Final verdict: Plenty of guests come to Vermont seeking an “authentic and memorable” spa journey, and as Hausman notes, “it doesn’t get any more unique than being able to sit down with a therapist and craft your own treatment from a bowl of strawberries, some goat yogurt and oils.” Client response, she says, “has been fantastic. And our bottom line is up since June, because this has been such a cost-effective operation.”
On the menu: The Basic (60 min./$95), Signature (85 min./$135) and Corrective (60 min./$140) facials are typically created with organic herbs and customized to each guest’s allergies and skin type. All clients receiving facials or body treatments also get complimentary foot soaks beforehand—which come in Soothing (lavender), Detoxifying (sea salt) or Stimulating (rosemary).
Recipes call for: Parsley, balm mint, basil, lemon, lemongrass, oregano, thyme, comfrey, marjoram, grapes, apples, naseberry and more. All are grown and picked right in the cottage spa’s backyard garden!

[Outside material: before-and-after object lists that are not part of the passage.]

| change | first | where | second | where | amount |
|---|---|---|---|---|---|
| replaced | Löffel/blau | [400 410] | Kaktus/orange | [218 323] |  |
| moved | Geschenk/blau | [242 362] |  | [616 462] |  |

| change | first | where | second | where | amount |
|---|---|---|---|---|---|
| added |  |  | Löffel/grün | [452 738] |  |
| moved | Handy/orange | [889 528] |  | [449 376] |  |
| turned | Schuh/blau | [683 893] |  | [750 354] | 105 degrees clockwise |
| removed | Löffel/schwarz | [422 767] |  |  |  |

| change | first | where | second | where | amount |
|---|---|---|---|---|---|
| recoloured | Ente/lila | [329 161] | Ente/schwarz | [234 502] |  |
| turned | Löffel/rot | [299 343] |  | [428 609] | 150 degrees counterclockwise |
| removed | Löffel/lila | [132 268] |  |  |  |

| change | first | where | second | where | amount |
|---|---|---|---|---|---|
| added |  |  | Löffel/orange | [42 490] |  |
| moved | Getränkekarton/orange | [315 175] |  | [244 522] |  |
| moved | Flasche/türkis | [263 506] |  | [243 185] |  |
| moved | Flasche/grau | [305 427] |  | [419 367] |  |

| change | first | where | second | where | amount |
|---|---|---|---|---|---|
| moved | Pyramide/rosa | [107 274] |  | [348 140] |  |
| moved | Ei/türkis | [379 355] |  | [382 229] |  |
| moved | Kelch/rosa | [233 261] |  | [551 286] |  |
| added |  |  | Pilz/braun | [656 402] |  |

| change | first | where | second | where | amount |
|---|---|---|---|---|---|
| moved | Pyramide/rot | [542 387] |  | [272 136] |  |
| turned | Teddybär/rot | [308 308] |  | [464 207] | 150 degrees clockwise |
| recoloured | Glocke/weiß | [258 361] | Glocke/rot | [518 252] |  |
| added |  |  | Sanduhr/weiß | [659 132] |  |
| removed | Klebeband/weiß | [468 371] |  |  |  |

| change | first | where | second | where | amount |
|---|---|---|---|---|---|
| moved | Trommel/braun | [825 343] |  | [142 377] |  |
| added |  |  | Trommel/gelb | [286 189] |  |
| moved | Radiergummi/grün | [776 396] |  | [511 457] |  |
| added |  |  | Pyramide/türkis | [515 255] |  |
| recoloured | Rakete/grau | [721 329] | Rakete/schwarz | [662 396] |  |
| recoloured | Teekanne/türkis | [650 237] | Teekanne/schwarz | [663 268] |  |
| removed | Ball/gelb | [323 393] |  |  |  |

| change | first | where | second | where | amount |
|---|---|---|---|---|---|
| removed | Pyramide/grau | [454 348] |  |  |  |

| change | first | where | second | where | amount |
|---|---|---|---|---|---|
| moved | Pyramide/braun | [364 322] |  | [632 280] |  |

How they’re served: Prior to each facial treatment, guests are brought into the garden’s open-air lounge (weather permitting) for a consultation with the therapist to determine the best organic materials to be used. “For oily skin, we take a clay or zinc probiotic base mask and use a mortar and pestle to add, say, rosemary, a stimulant, and anti-inflammatory balm mint,” says Élegance’s owner and lead esthetician, Bernadette George. “For sensitive skin, we take a gel and zinc mask base and add calming chamomile, pore-shrinking cucumber or anti-irritant rosehip.” George adds that dry dermis benefits from the emollient comfrey and that sluggish skin gets a jolt from rejuvenating, antiseptic sage mixed with an açai cream base. Élegance however, is by no means a low-technology spa. “Our facial range includes oxygen treatments, microdermabrasion, ultrasound, medical spa–level services, peels and more,” George says. “We just use herbs to complement almost everything.”
Inspiration: After almost 30 years of being an esthetician, George was feeling the surge in demand for natural spa modalities. “Over the years, lots of clients had expressed interest in organic ingredients, and I enjoy gardening,” she says. So in 2005, George hired a local master gardener, Geri Miller, from Homegrown Edible Landscapes (homegrownediblelandscapes.com), who helps small businesses design and plant functional gardens, teaches maintenance, and even co-hosts gardening workshops. “She’s helped us make the [garden] dream happen,” George says.
Trade secrets: “If you love to garden, this is a wonderful way to offer your clients beauty and results,” George says. Élegance also uses veggies and herbs in spa water—lemon with cucumber; mint with strawberry—and scents treatment rooms with garden goods. “Our signature fragrance is a blend of homegrown orange and lavender,” George says. The one drawback? “It’s difficult to maintain production in the winter!”
Final verdict: The Élegance herbal treatment protocols hold appeal even for clients who aren’t diehard organic loyalists. “Our guests love that they can get a medical correction with their indigenous treatment,” George says. And the complimentary foot soaks have been so successful that George recently added a manicure cottage to the garden where guests can receive services and soak their hands in warm herbal waters. “We use completely organic nail products,” George says, “and guests love the private garden setting.”